● **PROBLEM TO WORK ON**: Would you copy out each line of the records below that includes the word "holder"?

● **DATA FOR ANALYSIS**:
________________________________________
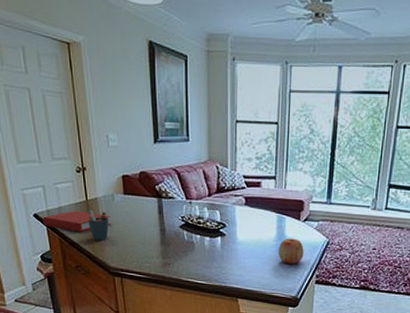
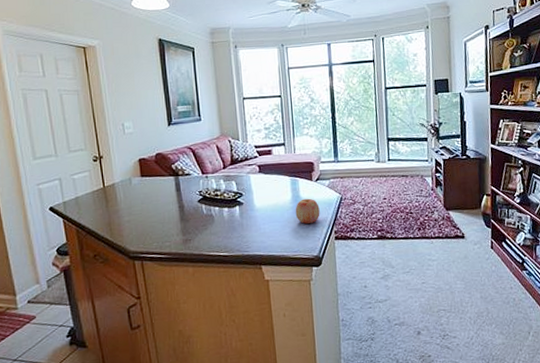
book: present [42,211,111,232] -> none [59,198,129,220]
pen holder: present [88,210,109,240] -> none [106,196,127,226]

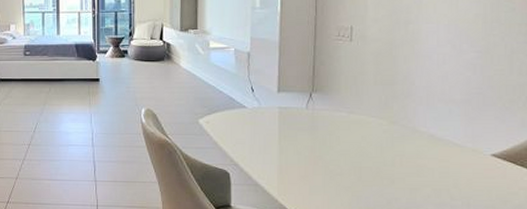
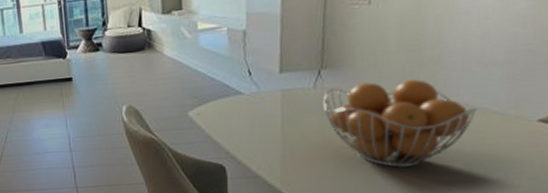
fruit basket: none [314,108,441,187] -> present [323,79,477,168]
________________________________________
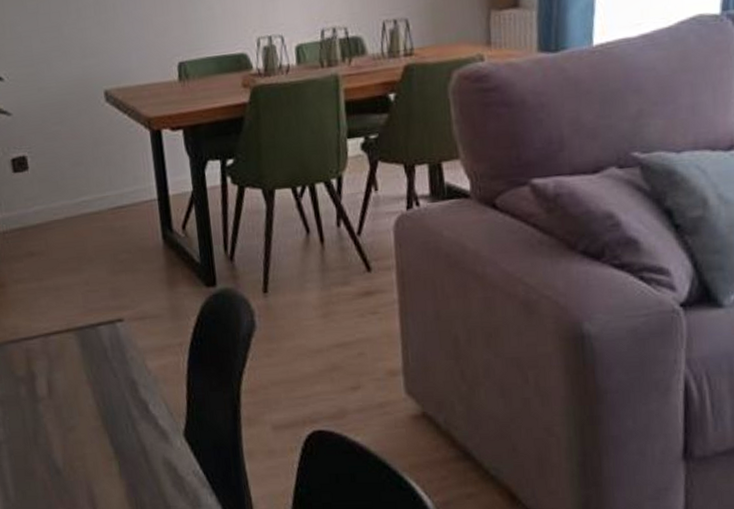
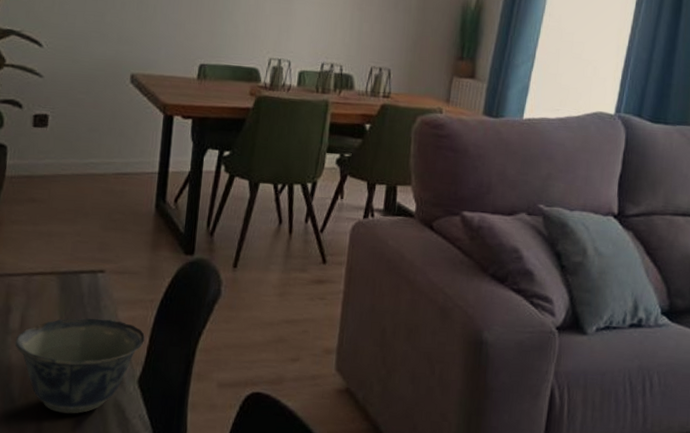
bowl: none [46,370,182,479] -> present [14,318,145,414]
________________________________________
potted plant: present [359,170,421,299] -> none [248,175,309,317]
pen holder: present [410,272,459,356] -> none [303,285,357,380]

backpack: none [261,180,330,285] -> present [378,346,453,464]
________________________________________
● **SOLUTION TO THIS EXERCISE**:
pen holder: present [88,210,109,240] -> none [106,196,127,226]
pen holder: present [410,272,459,356] -> none [303,285,357,380]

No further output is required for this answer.